Zunächst einmal: Komisch sind natürlich immer die anderen! Das ist eine Regel. Es ist die einzige, an die wir uns hier halten können, denn sonst gibt es keine. Es ist nirgends vorgeschrieben, ob man sich im Zug die Schuhe ausziehen darf oder nicht, und wir müssen dies als gute Nachricht feiern. Der Zug fährt schließlich durch Deutschland, wo bekanntermaßen nur erlaubt ist, was nicht verboten ist. Ein kleines Stück Freiheit, ein Hauch von Anarchie. Neulich stand in dieser Zeitung ein Interview mit einem Soziologen über die Frage, ob es in Frei­bädern mehr Regeln braucht. Immer wieder kommt es dort zu Zusammenstößen. Der Soziologe vertrat die Ansicht, dass an den wenigen öffentlichen Orten, an denen sich Fremde aus unterschiedlichen Milieus begegnen, keinesfalls alles offiziell geregelt sein sollte. Hier werde Demokratie geübt: Wie wollen wir miteinander um­gehen? Was einem Menschen gefalle, ärgere schon mal einen anderen, so sei das nun mal in einer liberalen Gesellschaft. Immer noch besser ein paar gebrochene Nasen als ein Überwachungsstaat, so in etwa war das Fazit.

Sie sind Ärztin, Sie haben beruflich mit Menschen zu tun, verfügen idealerweise über Einfühlungsvermögen. Es gibt Situa­tionen, in denen es eher nicht passt, sich in der Bahn die Schuhe auszuziehen – etwa, wenn ein Zug übervoll ist.

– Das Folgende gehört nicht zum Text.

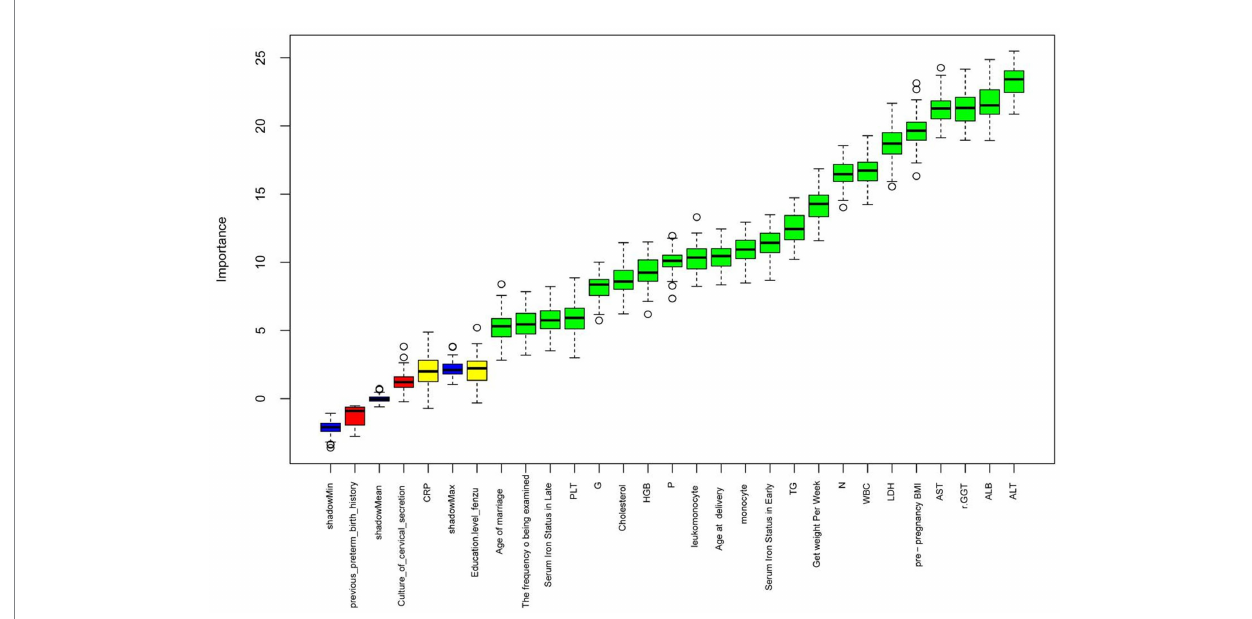
FIGURE 2 Schematic diagram for assessing the importance of variables. (The horizontal axis is the characteristic variable predicting hypertensive disorders in pregnancy, the vertical axis is the importance score, green is the important variable, red is the insignificant variable, blue is the shadow variable and yellow is the Tentative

Man stelle sich vor, Hunderte zögen die Schuhe aus … nein, das will man nicht. Kompliziert kann es werden, wenn entrüstungsbereite Mitreisende in der Nähe sitzen. Aber es wird viele Reisen geben, auf denen sich niemand an Ihren ausgezogenen Schuhen stört. Sie müssen es von Fall zu Fall nach eigenem Ermessen entscheiden. Das ist, wie gesagt, eine gute Nachricht. Erlauben Sie mir abschließend die persönliche Bemerkung, dass ich es wahnsinnig reizend finde, dass Sie sich extra frische Socken mitnehmen.